Cuarta sobre el brazo. Parada en primera. A fondo en segunda.
Sobre una descolorida alfombra había un quinqué que apenas ardía ya, sin llama, chisporroteando humeante su calcinada mecha junto a él estaba tendido el cuerpo de una mujer que había sido hermosa. Llevaba un vestido de seda negra, y bajo su nuca inmóvil, junto al cabello recogido con un pasador de nácar en forma de cabeza de águila, había un charco de sangre que empapaba el filo de la alfombra. El reflejo de un fino rayo de luz arrancaba de él suaves destellos rojizos.
Cuarta dentro. Parada de cuarta. Tirar en primera.
En un rincón oscuro de la sala, sobre un viejo velador de nogal, relucía un delgado búcaro de cristal tallado, desde el que se inclinaba el marchito talló de una rosa.
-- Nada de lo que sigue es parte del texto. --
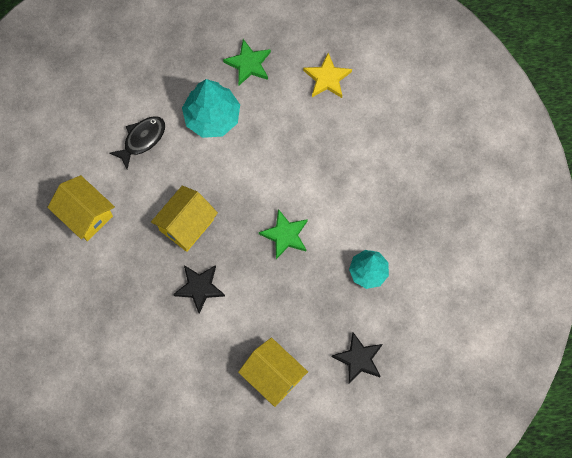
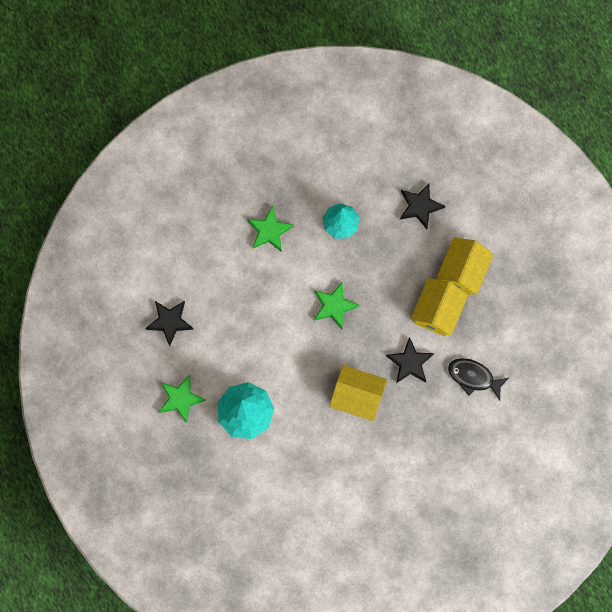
camera: 110 degrees left, 5 degrees up
(85, 215) = (381, 491): yellow house -> yellow house (437, 311)
(142, 139) = (291, 469): black fish -> black fish (473, 377)
(327, 78) = (170, 321): yellow star -> black star
(385, 200) = (269, 231): none -> green star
Sus pétalos secos estaban esparcidos por la superficie de la mesa, arrugados y patéticos, componiendo un minúsculo cuadro de decadente melancolía.
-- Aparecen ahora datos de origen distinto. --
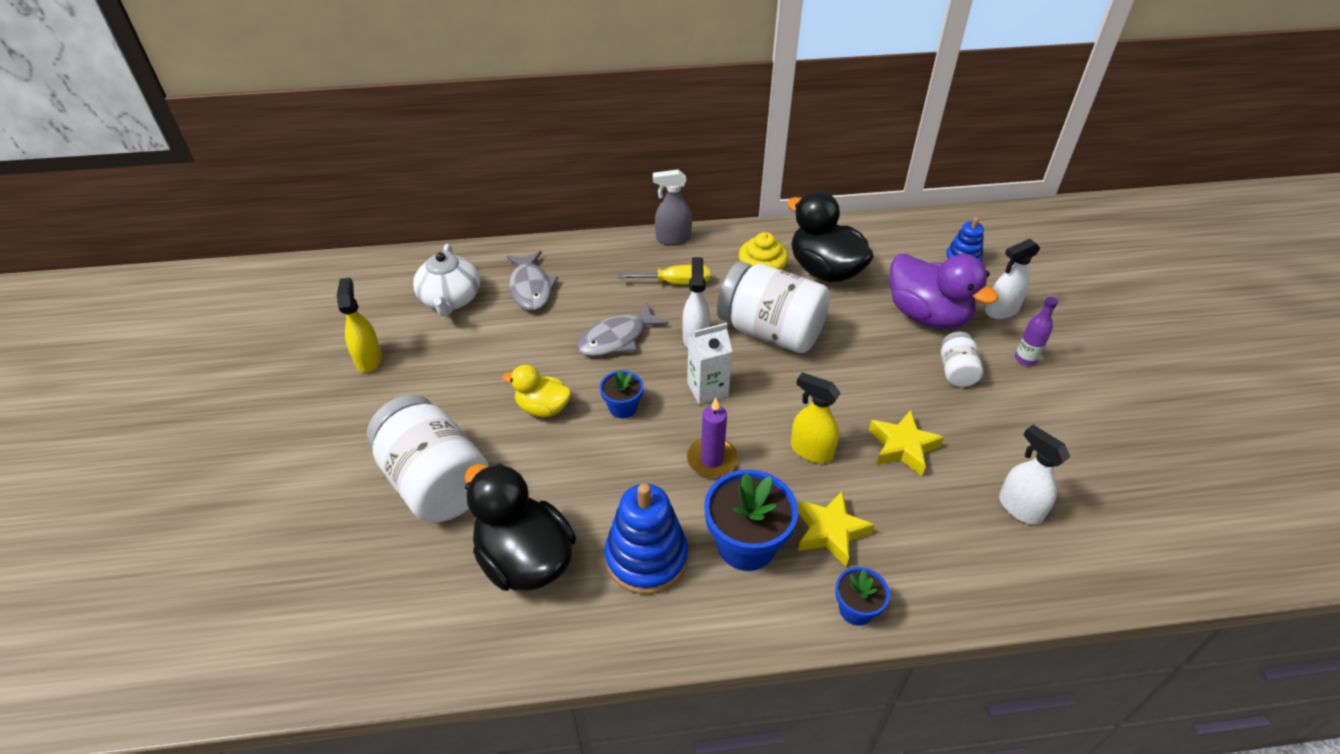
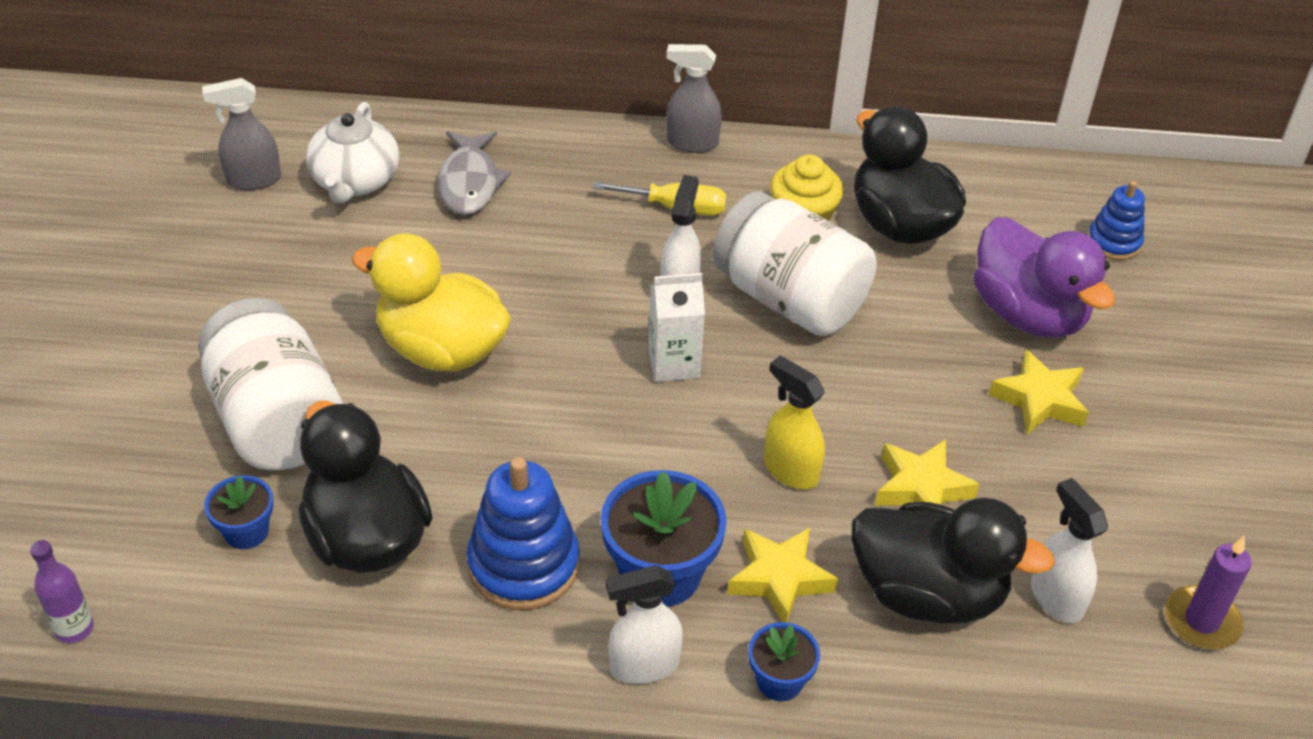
camera: 10 degrees right, 0 degrees up
(369, 359) = (227, 245): yellow spray bottle -> none
(377, 310) = (253, 180): none -> grey spray bottle
(543, 408) = (441, 349): yellow duck -> yellow duck, size x1.76
(617, 338) = (569, 273): grey fish -> none
(622, 407) = (549, 367): blue flower pot -> blue flower pot (246, 531)
(712, 459) = (649, 457): purple candle -> purple candle (1201, 621)
(934, 522) = (928, 593): none -> black duck
(956, 371) = (1039, 400): white jar -> yellow star
(1001, 311) = (1142, 325): white spray bottle -> white spray bottle (643, 666)
(1025, 359) = (1150, 400): purple bottle -> purple bottle (74, 628)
Segunda fuera del brazo. El contrario para en octava. Tirar tercia.
De la calle ascendía un rumor lejano, semejante a los embates de una tormenta en el mar cuando la espuma rompe con furia contra las rocas. A través de los postigos se escuchaba, apagado, un clamor de voces que festejaban alborozadas el nuevo día que les aportaba la libertad. Un oyente atento habría captado el significado de sus gritos; hablaban de una reina que marchaba al exilio, y de hombres justos que venían de lejos; con sus abolladas maletas cargadas de esperanza.
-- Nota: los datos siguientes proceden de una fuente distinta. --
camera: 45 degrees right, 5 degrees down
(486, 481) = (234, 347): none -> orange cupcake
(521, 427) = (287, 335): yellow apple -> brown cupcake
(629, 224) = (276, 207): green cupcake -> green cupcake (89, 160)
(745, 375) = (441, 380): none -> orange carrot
Segunda fuera. Parada de octava. Tirar cuarta sobre el brazo.
Ajeno a todo ello, en aquella galería en la que el tiempo había detenido su discurrir y permanecía tan quieto e inmutable como los objetos que en su silencio contenía, se encontraba un anciano de pie frente a un gran espejo. Era delgado y tranquilo, tenía la nariz ligeramente aguileña, despejada la frente, el pelo blanco y el bigote gris. Estaba en mangas de camisa, y no parecía incomodarle la gran mancha parduzca, de sangre seca, que tenía en el costado. Su porte era digno -y orgulloso; en la mano derecha sostenía con airosa desenvoltura un florete de empuñadura italiana. Tenía las piernas un poco flexion-adas y levantaba el brazo izquierdo en ángulo recto sobre el hombro, dejando caer la mano hacia adelante con el depurado estilo de un viejo esgrimista, sin prestar atención a un profundo corte que le cruzaba la palma. Se medía silenciosamente con el reflejo de su propia imagen, concentrado en los movimientos que ejecutaba, mientras sus pálidos labios parecían enumerarlos sin que brotase de ellos palabra alguna, repitiendo las secuencias una y otra vez con metódica exactitud, sin descanso. Absorto en sí mismo intentaba recordar, fijando en su mente desinteresada de cuanto a su alrededor contuviese el Universo, todas las fases que, encadenadas con absoluta precisión, con matemática certeza, conducían, ahora lo sabía por fin, a la más perfecta estocada surgida de la mente humana.